### REQUIRED ACTION:
Please write out all of the entries without altering anything.

### RECORDS FOR PROCESSING:
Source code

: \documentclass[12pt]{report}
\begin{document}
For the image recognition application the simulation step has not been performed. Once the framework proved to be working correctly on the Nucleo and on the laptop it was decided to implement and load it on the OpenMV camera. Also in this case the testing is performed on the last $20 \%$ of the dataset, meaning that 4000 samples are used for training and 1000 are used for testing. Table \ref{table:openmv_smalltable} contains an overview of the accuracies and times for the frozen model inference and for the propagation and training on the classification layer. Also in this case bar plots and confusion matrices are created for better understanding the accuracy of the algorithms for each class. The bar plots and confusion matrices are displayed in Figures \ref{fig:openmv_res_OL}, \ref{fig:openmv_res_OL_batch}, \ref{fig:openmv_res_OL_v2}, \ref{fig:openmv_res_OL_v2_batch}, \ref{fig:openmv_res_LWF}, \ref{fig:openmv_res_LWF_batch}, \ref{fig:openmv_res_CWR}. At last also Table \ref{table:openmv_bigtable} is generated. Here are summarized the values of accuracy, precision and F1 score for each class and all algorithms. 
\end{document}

### REPLY TO THE EXERCISE:
Source code

: \documentclass[12pt]{report}
\begin{document}
For the image recognition application the simulation step has not been performed. Once the framework proved to be working correctly on the Nucleo and on the laptop it was decided to implement and load it on the OpenMV camera. Also in this case the testing is performed on the last $20 \%$ of the dataset, meaning that 4000 samples are used for training and 1000 are used for testing. Table \ref{table:openmv_smalltable} contains an overview of the accuracies and times for the frozen model inference and for the propagation and training on the classification layer. Also in this case bar plots and confusion matrices are created for better understanding the accuracy of the algorithms for each class. The bar plots and confusion matrices are displayed in Figures \ref{fig:openmv_res_OL}, \ref{fig:openmv_res_OL_batch}, \ref{fig:openmv_res_OL_v2}, \ref{fig:openmv_res_OL_v2_batch}, \ref{fig:openmv_res_LWF}, \ref{fig:openmv_res_LWF_batch}, \ref{fig:openmv_res_CWR}. At last also Table \ref{table:openmv_bigtable} is generated. Here are summarized the values of accuracy, precision and F1 score for each class and all algorithms. 
\end{document}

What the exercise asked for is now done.